Wednesday, October 28, 2015

Giving Everyone Goosebumps

I don't think anyone would consider it hyperbole to say Goosebumps was a goddamn cultural phenomenon in the early 90s. In addition to the 62 books in the original run there was a series of Choose Your Own Adventure books, several short story collections and a popular TV show that ran for a respectable 4 seasons (you can watch it on Netflix, just be warned that't age particularly well). In addition to the books and show it was also a massive merchandising empire that was made up of everything from T-shirts to Halloween masks to school supplies to bedsheets. Fun Fact: The Goosebumps sheet set I owned as a child featured glow-in-the-dark G's all over them, so sleeping on those things were like sleeping on one of those glowy beds in sci-fi movies.

Another point I don't think anyone will argue with me on is practically ALL horror fanatics my age had their interest in the genre fostered by Goosebumps. I know I sure as hell did. So now that you have proper context, you'll know why I'll be turning a blind eye to any plot holes that may or may not have been in this movie.

Imagine this is a dude  with a crew cut and wearing an And 1 shirt, and this is basically a photo of me.

Our story, in traditional Goosebumps manner, features an only child from a single parent household as our main protagonist. In this case, the only child in question is Zach, whose mother has up and moved them from NYC to a small town in Delaware just a year after the death of his father so she can take up an assistant principal job. Their new home shares a fence with a teenage girl around Zach's age and her single parent home, in this case a seemingly abusive father. After hearing a ton of loud fighting and screaming coming from the neighbor's he breaks in with the help of his nerdy new friend Champ and, instead of finding the girl, finds the original manuscripts for all 62 Goosebumps, all locked. Upon opening one, he finds out why he was warned by her father to stay away as the titular creature from The Abominable Snowman of Pasadena erupts from the pages themselves. In the ensuing scuffle Slappy, a malevolent ventriloquist dummy and star of the Night of the Living Dummy miniseries, is freed and goes about exacting revenge for being locked away.

Almost every creature from the books is somewhere to be found, and even books that don't actually have a monster either gets a namecheck in the dialogue (like Monster Blood, Go Eat Worms!, etc) or gets its own visual reference (The Cuckoo Clock of Doom, etc), but what's surprising are the characters that are conspicuous in their absence. Despite One Day at Horrorland being so popular it spawned its own spinoff series and a video game on the Wii, there wasn't a single Horror to be seen. And Curly, my god Curly, the fucking Goosebumps mascot doesn't make a single appearance. Granted, maybe a skeleton in high tops and an orange neckerchief with a purple mohawk/rattail combo atop his head wouldn't look quite as cool in 2015 than it did in 1994, but still!

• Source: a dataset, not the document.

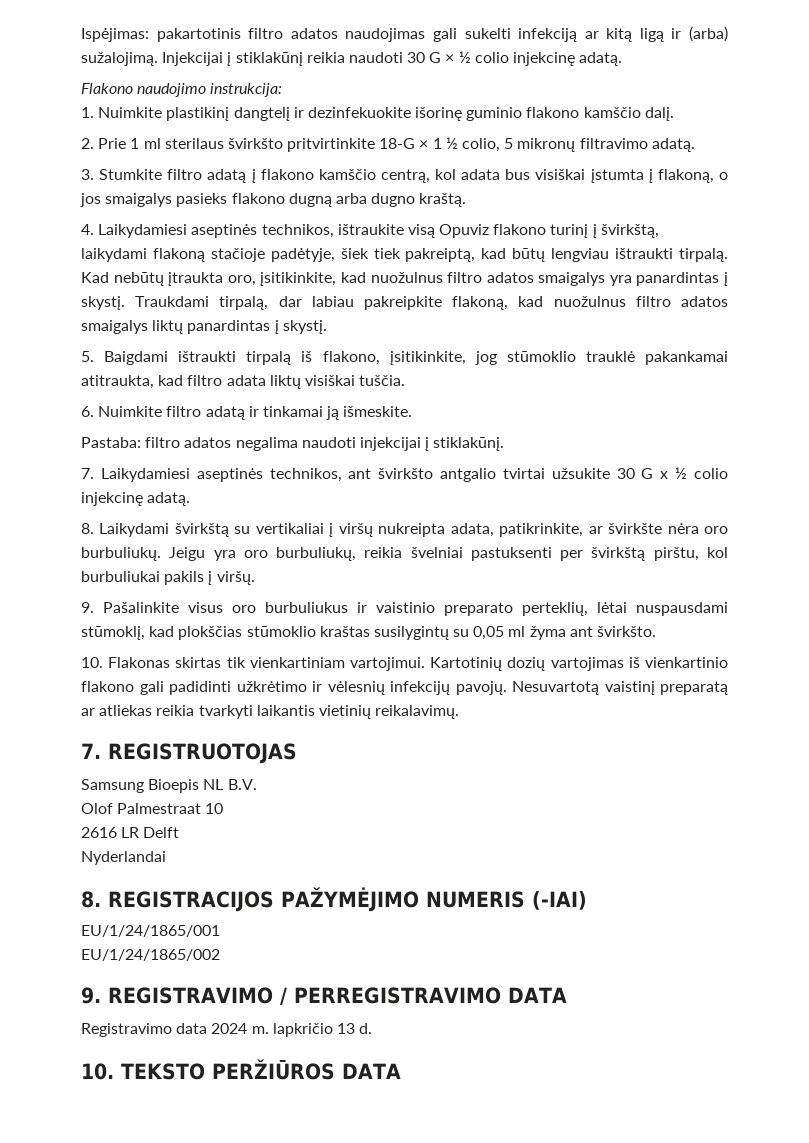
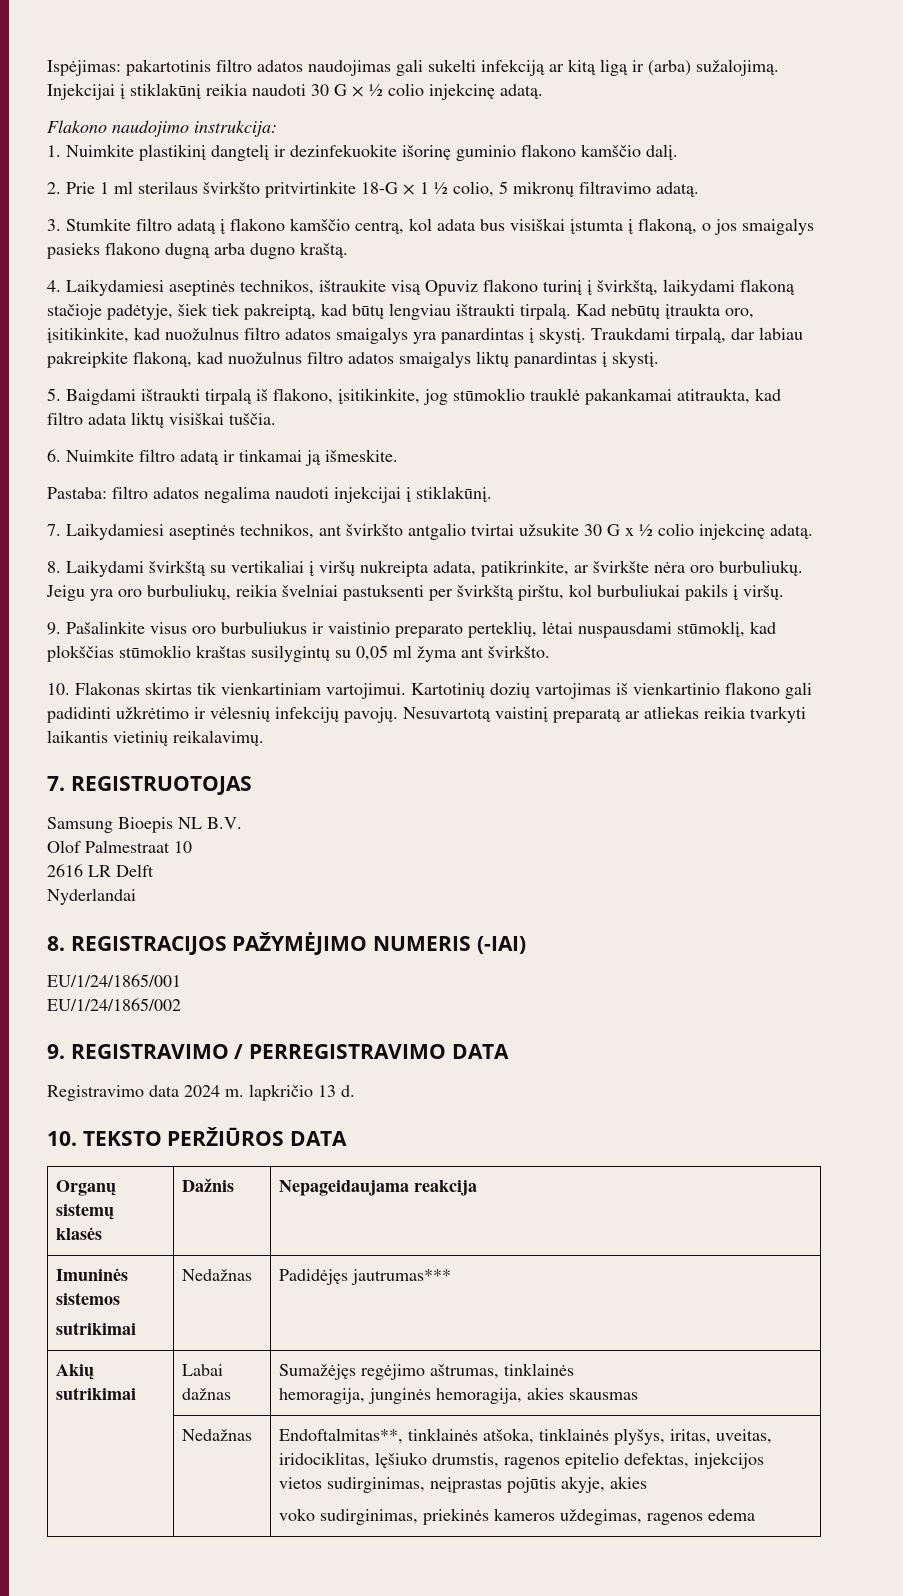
(401, 1071) none -> [56,1180,117,1196] [56,1203,115,1220] [56,1227,103,1240] [182,1178,235,1192] [279,1180,478,1196] [56,1268,129,1281] [56,1292,121,1305] [56,1322,137,1335] [182,1269,253,1281] [279,1269,452,1285] [56,1364,95,1380] [56,1387,137,1400] [182,1364,224,1376] [182,1388,232,1400] [279,1363,575,1380] [279,1387,639,1404] [182,1429,253,1441] [279,1428,773,1445] [279,1452,765,1469] [279,1476,648,1493] [279,1508,756,1525] // Organų sistemų klasės | Dažnis | Nepageidaujama reakcija // Imuninės sistemos // sutrikimai | Nedažnas | Padidėjęs jautrumas*** // Akių sutrikimai | Labai dažnas | Sumažėjęs regėjimo aštrumas, tinklainės // hemoragija, junginės hemoragija, akies skausmas // | Nedažnas | Endoftalmitas**, tinklainės atšoka, tinklainės plyšys, iritas, uveitas, iridociklitas, lęšiuko drumstis, ragenos epitelio defektas, injekcijos vietos sudirginimas, neįprastas pojūtis akyje, akies // voko sudirginimas, priekinės kameros uždegimas, ragenos edema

 But no one worry, the lawn gnomes are all over this thing.

Aside from that, the only other problem I have is some occasionally shoddy CGI, but that's it. Overall this movie was pretty damned fun! Funny, good music, and for some reason Jack Black was kinda sexy as writer R.L. Stine in his all-black outfits and glasses. If you want some classic Halloween fun, can't do much better than this.

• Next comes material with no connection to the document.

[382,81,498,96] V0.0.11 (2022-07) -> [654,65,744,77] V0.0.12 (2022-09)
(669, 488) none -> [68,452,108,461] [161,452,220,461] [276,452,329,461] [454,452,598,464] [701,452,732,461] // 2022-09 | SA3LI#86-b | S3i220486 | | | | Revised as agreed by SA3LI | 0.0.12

Oh, and quick not before I end this review I wanted to let everyone know Waxworks Records --the people behind the stunningly beautiful vinyl releases of such classic horror flicks as Re-Animator, Creepshow and Trick-R-Treat-- announced on their blog they will be releasing the soundtrack of this movie on 180 gram vinyl with album art by Tim Jacobus, the artist who painted the covers of all the original books! Pre-orders start this friday, details here.

Fun, funny and just a grand ol' time in general, I give Goosebumps 9 out of 10 cursed cameras.